Finding better ‘quality’ information on the internet

Let’s be clear – I am not suggesting that the myriad of opinion editorial pieces, lists of ten most amazing skin conditions, ten-step programmes to a better marriage, or photo-collages of the best dressed man’s daily sartorial selections, are NOT good quality. However, from time-to-time it is helpful to be able to know what is going on in one’s profession, that has been properly researched, peer-reviewed, copy-edited, and vetted for some degree of accuracy and intellectual rigour. Whether it is useful is far-harder to be sure of!

A few weeks ago, someone asked me to explain how you do a specialist search of the internet for academically more rigorous material, especially ‘latest news’. The answer is easy, Google Scholar gives you only results from sources that are considered to have been independently edited (eg books) or peer-reviewed. You access it just like any Google search but from this niche link; https://scholar.google.co.uk/

Many of the results lead to the full article, or to an abstract that gives you all the information that you really need. Academic journals though, often only allow access to subscribers, but many institutions are now uploading copies of publications to their own site (especially as links from academic staff biographic pages), so when you find something that appears interesting, and you want more than the abstract, then a quick regular Google search for the title and publication may reveal the full article somewhere else (often on a .ac.uk or .edu site).

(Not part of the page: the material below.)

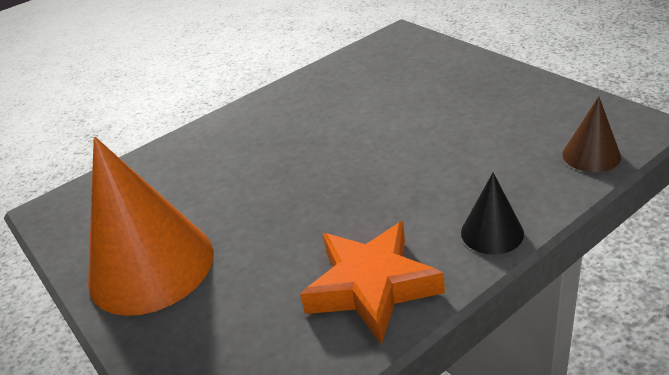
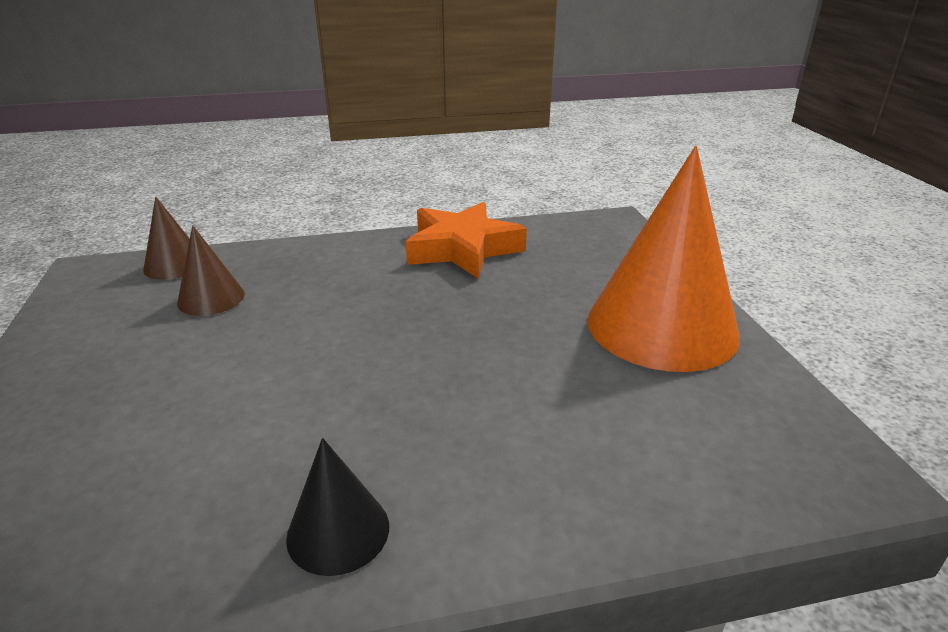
camera: 160 degrees left, 5 degrees down
black cone [461,173,524,255] -> black cone moved to [286,438,389,576]
none -> brown cone [177,225,245,316]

Google Scholar allows you to sort by date which you can then sort by date to get the very latest. You can remove citations and patents to thin the list and obviously refine your search terms as you would with any Google search.

You can create an alert which pings you an email either individually, daily or weekly, when new materials join the search results.

To avoid being distracted and to make it easier to find these email messages, I have a filter set on my gmail account to push any messages with “scholar alert” in the subject header into a category of that name and remove them from the inbox.

I realise that anyone with access to the usual academic library facilities can do far more sophisticated things, but those aren’t available to the vast majority of independent practitioners.

I hope this helps; personally, I use it for the core subjects that I teach and find that it regularly highlights interesting new material.